Nick Edwards – Plekzationz

Editions Mego

This seems chunky and real compared to the other Ekoplekz releases. You can buy it at Sainsbury’s. It’s out there, in all senses but it also feels like something of an end, like Nick Edwards is drawing a line, er, under the sand; it’s like a statement of where he’s been and how far he’s come. Nick’s always been very willing to give up his influences, both in conversation and in the music itself but on this release it seems like he’s offering each of the influential strands a long track of their own.

“Chance Meets Causality Uptown” keeps his Upsetter riddim king thing going and is almost… mellow in places, with a slowpoke bass guitar sound amongst the patented eko squiggles and screeches.  Eventually the mellowness slows and the track becomes airless, unlocking and groove less but the start sounds like Jamaican beach music for Dungeness. “(No) Escape From ’79” sounds like a longer form (all these tracks are buzzing around for around a quarter of an hour) version of his earliest CDR and tape releases: i.e. like a stretched out Cabaret Voltaire being pummelled through a dub ethic and perhaps just glimpsing the very early techno explorations of a much younger self. “Inside The Analog Continuum” is perhaps my favourite track if only because it evokes a Ekoplekz/Sun Araw collaboration that surely must happen sometime soon. It works beautifully listened to from the garden, merging with birdcalls and hops in the trees and me and Littlest Loki attempting to make birdsounds (neither of us are a Percy Thrower). It’s ambient in the right way, in a Conrad Schnitzler way; not drifting, never still but beautifully flitting. Probably my favourite single Ekoplekz thing.
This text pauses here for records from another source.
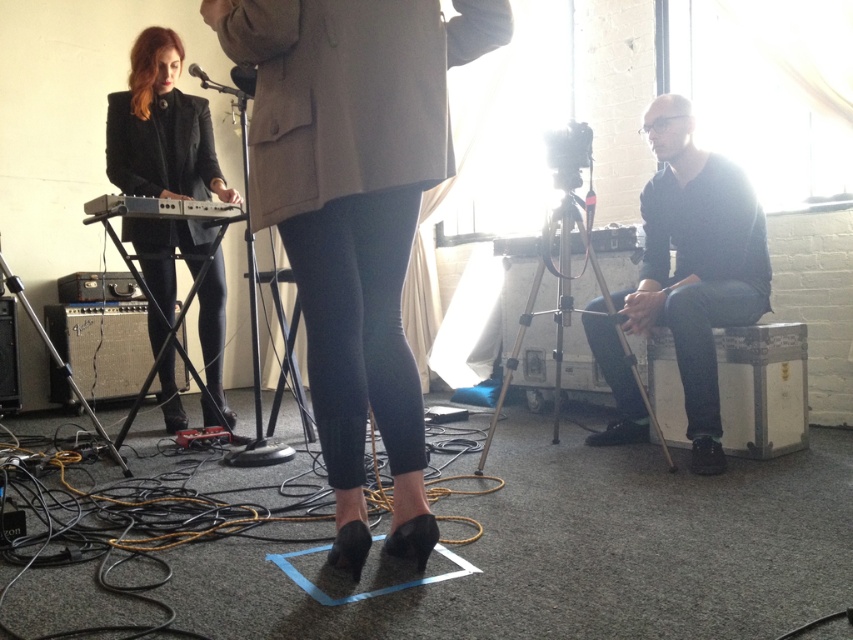
You are a stagehand in a rehearsal space. You need to place a new microphone stand at the point marked by the coordinate point (695, 262). However, there is an object at that location. What is the object at that point?

The object at the coordinate point (695, 262) is the dark gray sweater at right.

You are a stagehand setting up a performance space. You need to place a 2 meter long extension cord between the dark gray sweater at right and the matte black jacket at left. Will the cord be long enough to reach both objects without bending it?

The dark gray sweater at right and matte black jacket at left are 1.95 meters apart. The 2 meter long extension cord is slightly longer than the distance between them, so it will be long enough to reach both objects without bending it.

You are standing in the rehearsal space and see two points marked on the floor. One is at coordinate point (701, 429) and the other is at point (195, 76). Which point is closer to you?

Point (701, 429) is closer to the viewer than point (195, 76).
“A Pedant’s Progress” finishes the album off and, for me, this calls to mind Throbbing Gristle’s Journey Through A Body. Coming at the end of the album is a little like being punched in the face; it’s a different headspace entirely and I’m not there yet. It’s not noisy, as such, but it’s very difficult to get a grip on… I found my attention wandering a little; rejecting it… If Nick intended the end to be the beginning, for this album to circulate around his body of work, then perhaps it makes sense but I haven’t played it again (I don’t play Journey Through A Body, either). The rest of the album? I’ve played it four times in three days and for a twitch, attention-spazzed, inarticulate dreamer like me, that’s high praise indeed.